⟨

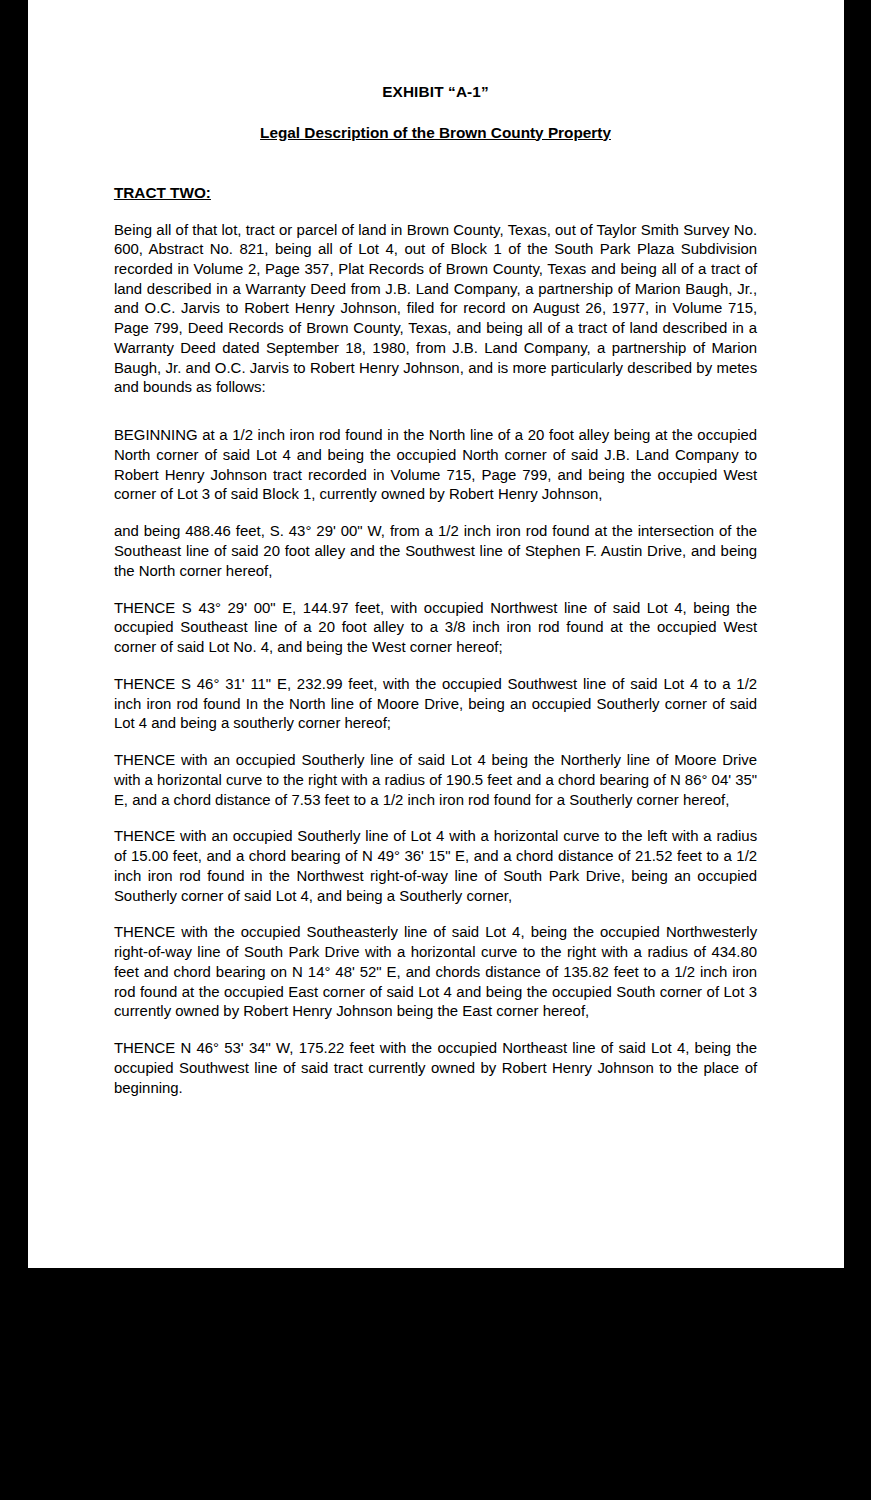EXHIBIT “A-1”
Legal Description of the Brown County Property
TRACT TWO:
Being all of that lot, tract or parcel of land in Brown County, Texas, out of Taylor Smith Survey No. 600, Abstract No. 821, being all of Lot 4, out of Block 1 of the South Park Plaza Subdivision recorded in Volume 2, Page 357, Plat Records of Brown County, Texas and being all of a tract of land described in a Warranty Deed from J.B. Land Company, a partnership of Marion Baugh, Jr., and O.C. Jarvis to Robert Henry Johnson, filed for record on August 26, 1977, in Volume 715, Page 799, Deed Records of Brown County, Texas, and being all of a tract of land described in a Warranty Deed dated September 18, 1980, from J.B. Land Company, a partnership of Marion Baugh, Jr. and O.C. Jarvis to Robert Henry Johnson, and is more particularly described by metes and bounds as follows:
BEGINNING at a 1/2 inch iron rod found in the North line of a 20 foot alley being at the occupied North corner of said Lot 4 and being the occupied North corner of said J.B. Land Company to Robert Henry Johnson tract recorded in Volume 715, Page 799, and being the occupied West corner of Lot 3 of said Block 1, currently owned by Robert Henry Johnson,
and being 488.46 feet, S. 43° 29' 00" W, from a 1/2 inch iron rod found at the intersection of the Southeast line of said 20 foot alley and the Southwest line of Stephen F. Austin Drive, and being the North corner hereof,
THENCE S 43° 29' 00" E, 144.97 feet, with occupied Northwest line of said Lot 4, being the occupied Southeast line of a 20 foot alley to a 3/8 inch iron rod found at the occupied West corner of said Lot No. 4, and being the West corner hereof;
THENCE S 46° 31' 11" E, 232.99 feet, with the occupied Southwest line of said Lot 4 to a 1/2 inch iron rod found In the North line of Moore Drive, being an occupied Southerly corner of said Lot 4 and being a southerly corner hereof;
THENCE with an occupied Southerly line of said Lot 4 being the Northerly line of Moore Drive with a horizontal curve to the right with a radius of 190.5 feet and a chord bearing of N 86° 04' 35" E, and a chord distance of 7.53 feet to a 1/2 inch iron rod found for a Southerly corner hereof,
THENCE with an occupied Southerly line of Lot 4 with a horizontal curve to the left with a radius of 15.00 feet, and a chord bearing of N 49° 36' 15" E, and a chord distance of 21.52 feet to a 1/2 inch iron rod found in the Northwest right-of-way line of South Park Drive, being an occupied Southerly corner of said Lot 4, and being a Southerly corner,
THENCE with the occupied Southeasterly line of said Lot 4, being the occupied Northwesterly right-of-way line of South Park Drive with a horizontal curve to the right with a radius of 434.80 feet and chord bearing on N 14° 48' 52" E, and chords distance of 135.82 feet to a 1/2 inch iron rod found at the occupied East corner of said Lot 4 and being the occupied South corner of Lot 3 currently owned by Robert Henry Johnson being the East corner hereof,
THENCE N 46° 53' 34" W, 175.22 feet with the occupied Northeast line of said Lot 4, being the occupied Southwest line of said tract currently owned by Robert Henry Johnson to the place of beginning.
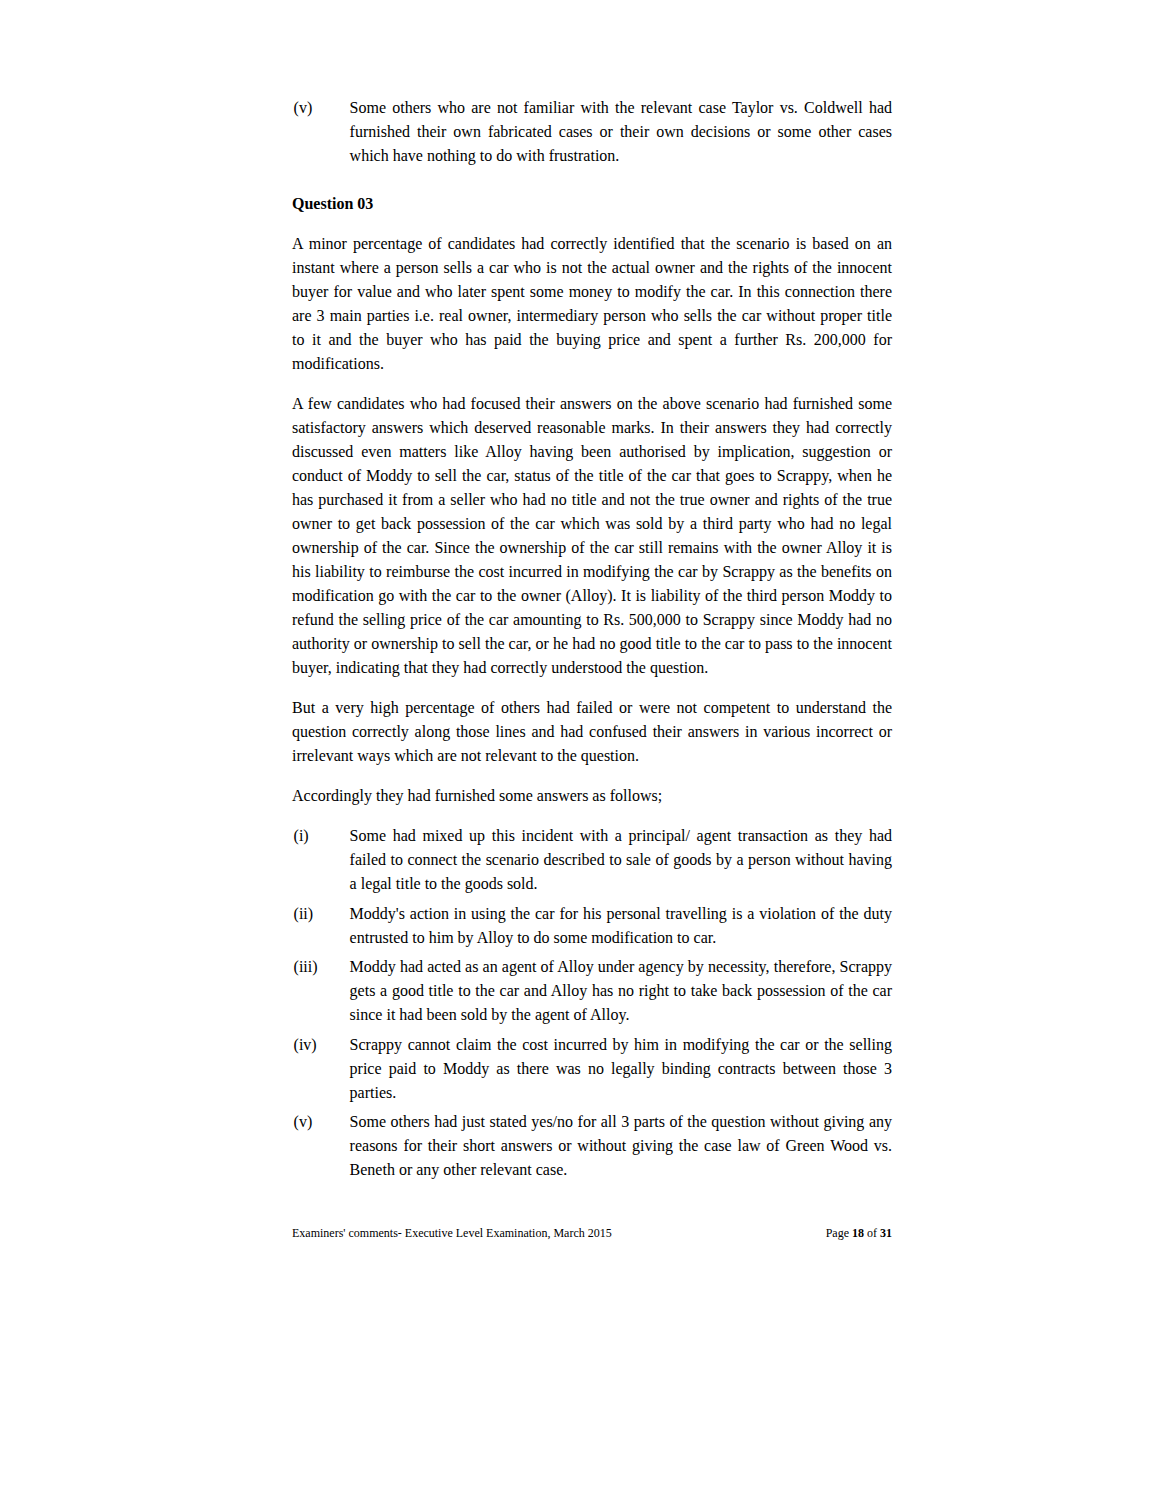(v)
Some others who are not familiar with the relevant case Taylor vs. Coldwell had furnished their own fabricated cases or their own decisions or some other cases which have nothing to do with frustration.
Question 03
A minor percentage of candidates had correctly identified that the scenario is based on an instant where a person sells a car who is not the actual owner and the rights of the innocent buyer for value and who later spent some money to modify the car. In this connection there are 3 main parties i.e. real owner, intermediary person who sells the car without proper title to it and the buyer who has paid the buying price and spent a further Rs. 200,000 for modifications.
A few candidates who had focused their answers on the above scenario had furnished some satisfactory answers which deserved reasonable marks. In their answers they had correctly discussed even matters like Alloy having been authorised by implication, suggestion or conduct of Moddy to sell the car, status of the title of the car that goes to Scrappy, when he has purchased it from a seller who had no title and not the true owner and rights of the true owner to get back possession of the car which was sold by a third party who had no legal ownership of the car. Since the ownership of the car still remains with the owner Alloy it is his liability to reimburse the cost incurred in modifying the car by Scrappy as the benefits on modification go with the car to the owner (Alloy). It is liability of the third person Moddy to refund the selling price of the car amounting to Rs. 500,000 to Scrappy since Moddy had no authority or ownership to sell the car, or he had no good title to the car to pass to the innocent buyer, indicating that they had correctly understood the question.
But a very high percentage of others had failed or were not competent to understand the question correctly along those lines and had confused their answers in various incorrect or irrelevant ways which are not relevant to the question.
Accordingly they had furnished some answers as follows;
(i)
Some had mixed up this incident with a principal/ agent transaction as they had failed to connect the scenario described to sale of goods by a person without having a legal title to the goods sold.
(ii)
Moddy's action in using the car for his personal travelling is a violation of the duty entrusted to him by Alloy to do some modification to car.
(iii)
Moddy had acted as an agent of Alloy under agency by necessity, therefore, Scrappy gets a good title to the car and Alloy has no right to take back possession of the car since it had been sold by the agent of Alloy.
(iv)
Scrappy cannot claim the cost incurred by him in modifying the car or the selling price paid to Moddy as there was no legally binding contracts between those 3 parties.
(v)
Some others had just stated yes/no for all 3 parts of the question without giving any reasons for their short answers or without giving the case law of Green Wood vs. Beneth or any other relevant case.
Examiners' comments- Executive Level Examination, March 2015
Page 18 of 31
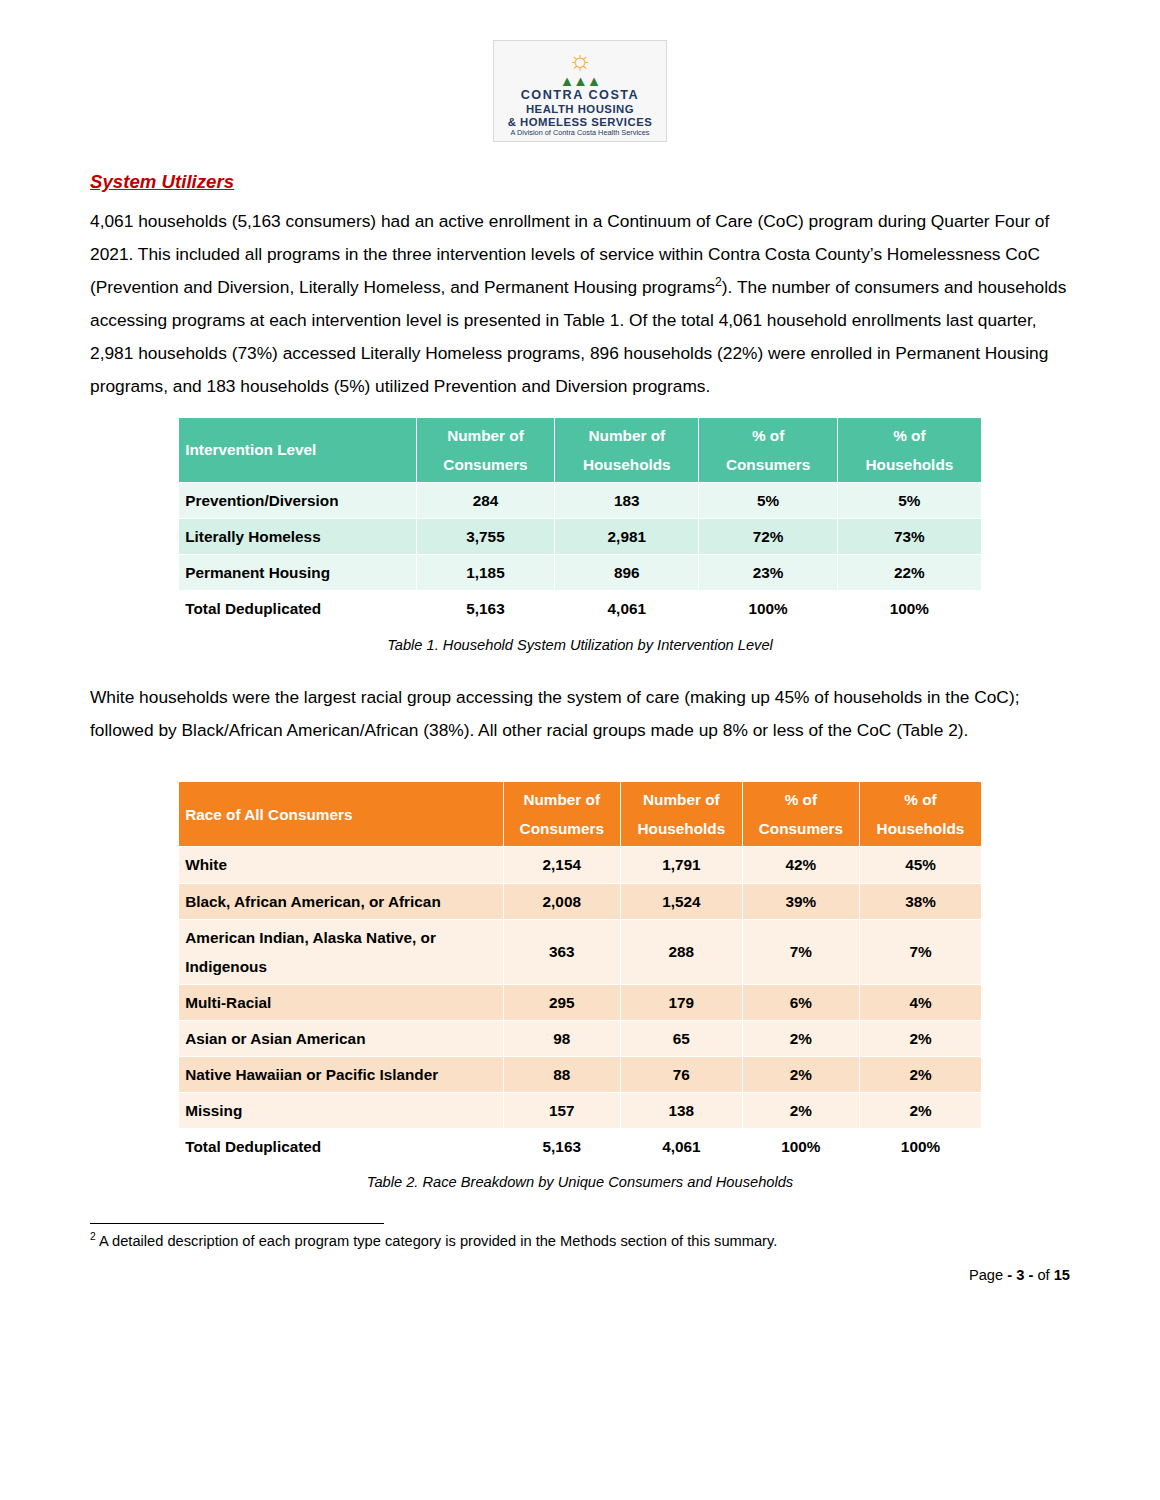☼
▲▲▲
CONTRA COSTA
HEALTH HOUSING
& HOMELESS SERVICES
A Division of Contra Costa Health Services
System Utilizers
4,061 households (5,163 consumers) had an active enrollment in a Continuum of Care (CoC) program during Quarter Four of 2021. This included all programs in the three intervention levels of service within Contra Costa County’s Homelessness CoC (Prevention and Diversion, Literally Homeless, and Permanent Housing programs2). The number of consumers and households accessing programs at each intervention level is presented in Table 1. Of the total 4,061 household enrollments last quarter, 2,981 households (73%) accessed Literally Homeless programs, 896 households (22%) were enrolled in Permanent Housing programs, and 183 households (5%) utilized Prevention and Diversion programs.
Table 1. Household System Utilization by Intervention Level
| Intervention Level | Number of Consumers | Number of Households | % of Consumers | % of Households |
| --- | --- | --- | --- | --- |
| Prevention/Diversion | 284 | 183 | 5% | 5% |
| Literally Homeless | 3,755 | 2,981 | 72% | 73% |
| Permanent Housing | 1,185 | 896 | 23% | 22% |
| Total Deduplicated | 5,163 | 4,061 | 100% | 100% |
White households were the largest racial group accessing the system of care (making up 45% of households in the CoC); followed by Black/African American/African (38%). All other racial groups made up 8% or less of the CoC (Table 2).
Table 2. Race Breakdown by Unique Consumers and Households
| Race of All Consumers | Number of Consumers | Number of Households | % of Consumers | % of Households |
| --- | --- | --- | --- | --- |
| White | 2,154 | 1,791 | 42% | 45% |
| Black, African American, or African | 2,008 | 1,524 | 39% | 38% |
| American Indian, Alaska Native, or Indigenous | 363 | 288 | 7% | 7% |
| Multi-Racial | 295 | 179 | 6% | 4% |
| Asian or Asian American | 98 | 65 | 2% | 2% |
| Native Hawaiian or Pacific Islander | 88 | 76 | 2% | 2% |
| Missing | 157 | 138 | 2% | 2% |
| Total Deduplicated | 5,163 | 4,061 | 100% | 100% |
2 A detailed description of each program type category is provided in the Methods section of this summary.
Page - 3 - of 15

⟩

_Goal of the exercise_
Copy the records exactly. Skip the images.

_Result of this task_
EXHIBIT “A-1”
Legal Description of the Brown County Property
TRACT TWO:
Being all of that lot, tract or parcel of land in Brown County, Texas, out of Taylor Smith Survey No. 600, Abstract No. 821, being all of Lot 4, out of Block 1 of the South Park Plaza Subdivision recorded in Volume 2, Page 357, Plat Records of Brown County, Texas and being all of a tract of land described in a Warranty Deed from J.B. Land Company, a partnership of Marion Baugh, Jr., and O.C. Jarvis to Robert Henry Johnson, filed for record on August 26, 1977, in Volume 715, Page 799, Deed Records of Brown County, Texas, and being all of a tract of land described in a Warranty Deed dated September 18, 1980, from J.B. Land Company, a partnership of Marion Baugh, Jr. and O.C. Jarvis to Robert Henry Johnson, and is more particularly described by metes and bounds as follows:
BEGINNING at a 1/2 inch iron rod found in the North line of a 20 foot alley being at the occupied North corner of said Lot 4 and being the occupied North corner of said J.B. Land Company to Robert Henry Johnson tract recorded in Volume 715, Page 799, and being the occupied West corner of Lot 3 of said Block 1, currently owned by Robert Henry Johnson,
and being 488.46 feet, S. 43° 29' 00" W, from a 1/2 inch iron rod found at the intersection of the Southeast line of said 20 foot alley and the Southwest line of Stephen F. Austin Drive, and being the North corner hereof,
THENCE S 43° 29' 00" E, 144.97 feet, with occupied Northwest line of said Lot 4, being the occupied Southeast line of a 20 foot alley to a 3/8 inch iron rod found at the occupied West corner of said Lot No. 4, and being the West corner hereof;
THENCE S 46° 31' 11" E, 232.99 feet, with the occupied Southwest line of said Lot 4 to a 1/2 inch iron rod found In the North line of Moore Drive, being an occupied Southerly corner of said Lot 4 and being a southerly corner hereof;
THENCE with an occupied Southerly line of said Lot 4 being the Northerly line of Moore Drive with a horizontal curve to the right with a radius of 190.5 feet and a chord bearing of N 86° 04' 35" E, and a chord distance of 7.53 feet to a 1/2 inch iron rod found for a Southerly corner hereof,
THENCE with an occupied Southerly line of Lot 4 with a horizontal curve to the left with a radius of 15.00 feet, and a chord bearing of N 49° 36' 15" E, and a chord distance of 21.52 feet to a 1/2 inch iron rod found in the Northwest right-of-way line of South Park Drive, being an occupied Southerly corner of said Lot 4, and being a Southerly corner,
THENCE with the occupied Southeasterly line of said Lot 4, being the occupied Northwesterly right-of-way line of South Park Drive with a horizontal curve to the right with a radius of 434.80 feet and chord bearing on N 14° 48' 52" E, and chords distance of 135.82 feet to a 1/2 inch iron rod found at the occupied East corner of said Lot 4 and being the occupied South corner of Lot 3 currently owned by Robert Henry Johnson being the East corner hereof,
THENCE N 46° 53' 34" W, 175.22 feet with the occupied Northeast line of said Lot 4, being the occupied Southwest line of said tract currently owned by Robert Henry Johnson to the place of beginning.
(v)
Some others who are not familiar with the relevant case Taylor vs. Coldwell had furnished their own fabricated cases or their own decisions or some other cases which have nothing to do with frustration.
Question 03
A minor percentage of candidates had correctly identified that the scenario is based on an instant where a person sells a car who is not the actual owner and the rights of the innocent buyer for value and who later spent some money to modify the car. In this connection there are 3 main parties i.e. real owner, intermediary person who sells the car without proper title to it and the buyer who has paid the buying price and spent a further Rs. 200,000 for modifications.
A few candidates who had focused their answers on the above scenario had furnished some satisfactory answers which deserved reasonable marks. In their answers they had correctly discussed even matters like Alloy having been authorised by implication, suggestion or conduct of Moddy to sell the car, status of the title of the car that goes to Scrappy, when he has purchased it from a seller who had no title and not the true owner and rights of the true owner to get back possession of the car which was sold by a third party who had no legal ownership of the car. Since the ownership of the car still remains with the owner Alloy it is his liability to reimburse the cost incurred in modifying the car by Scrappy as the benefits on modification go with the car to the owner (Alloy). It is liability of the third person Moddy to refund the selling price of the car amounting to Rs. 500,000 to Scrappy since Moddy had no authority or ownership to sell the car, or he had no good title to the car to pass to the innocent buyer, indicating that they had correctly understood the question.
But a very high percentage of others had failed or were not competent to understand the question correctly along those lines and had confused their answers in various incorrect or irrelevant ways which are not relevant to the question.
Accordingly they had furnished some answers as follows;
(i)
Some had mixed up this incident with a principal/ agent transaction as they had failed to connect the scenario described to sale of goods by a person without having a legal title to the goods sold.
(ii)
Moddy's action in using the car for his personal travelling is a violation of the duty entrusted to him by Alloy to do some modification to car.
(iii)
Moddy had acted as an agent of Alloy under agency by necessity, therefore, Scrappy gets a good title to the car and Alloy has no right to take back possession of the car since it had been sold by the agent of Alloy.
(iv)
Scrappy cannot claim the cost incurred by him in modifying the car or the selling price paid to Moddy as there was no legally binding contracts between those 3 parties.
(v)
Some others had just stated yes/no for all 3 parts of the question without giving any reasons for their short answers or without giving the case law of Green Wood vs. Beneth or any other relevant case.
Examiners' comments- Executive Level Examination, March 2015
Page 18 of 31
☼
▲▲▲
CONTRA COSTA
HEALTH HOUSING
& HOMELESS SERVICES
A Division of Contra Costa Health Services
System Utilizers
4,061 households (5,163 consumers) had an active enrollment in a Continuum of Care (CoC) program during Quarter Four of 2021. This included all programs in the three intervention levels of service within Contra Costa County’s Homelessness CoC (Prevention and Diversion, Literally Homeless, and Permanent Housing programs2). The number of consumers and households accessing programs at each intervention level is presented in Table 1. Of the total 4,061 household enrollments last quarter, 2,981 households (73%) accessed Literally Homeless programs, 896 households (22%) were enrolled in Permanent Housing programs, and 183 households (5%) utilized Prevention and Diversion programs.
Table 1. Household System Utilization by Intervention Level
| Intervention Level | Number of Consumers | Number of Households | % of Consumers | % of Households |
| --- | --- | --- | --- | --- |
| Prevention/Diversion | 284 | 183 | 5% | 5% |
| Literally Homeless | 3,755 | 2,981 | 72% | 73% |
| Permanent Housing | 1,185 | 896 | 23% | 22% |
| Total Deduplicated | 5,163 | 4,061 | 100% | 100% |
White households were the largest racial group accessing the system of care (making up 45% of households in the CoC); followed by Black/African American/African (38%). All other racial groups made up 8% or less of the CoC (Table 2).
Table 2. Race Breakdown by Unique Consumers and Households
| Race of All Consumers | Number of Consumers | Number of Households | % of Consumers | % of Households |
| --- | --- | --- | --- | --- |
| White | 2,154 | 1,791 | 42% | 45% |
| Black, African American, or African | 2,008 | 1,524 | 39% | 38% |
| American Indian, Alaska Native, or Indigenous | 363 | 288 | 7% | 7% |
| Multi-Racial | 295 | 179 | 6% | 4% |
| Asian or Asian American | 98 | 65 | 2% | 2% |
| Native Hawaiian or Pacific Islander | 88 | 76 | 2% | 2% |
| Missing | 157 | 138 | 2% | 2% |
| Total Deduplicated | 5,163 | 4,061 | 100% | 100% |
2 A detailed description of each program type category is provided in the Methods section of this summary.
Page - 3 - of 15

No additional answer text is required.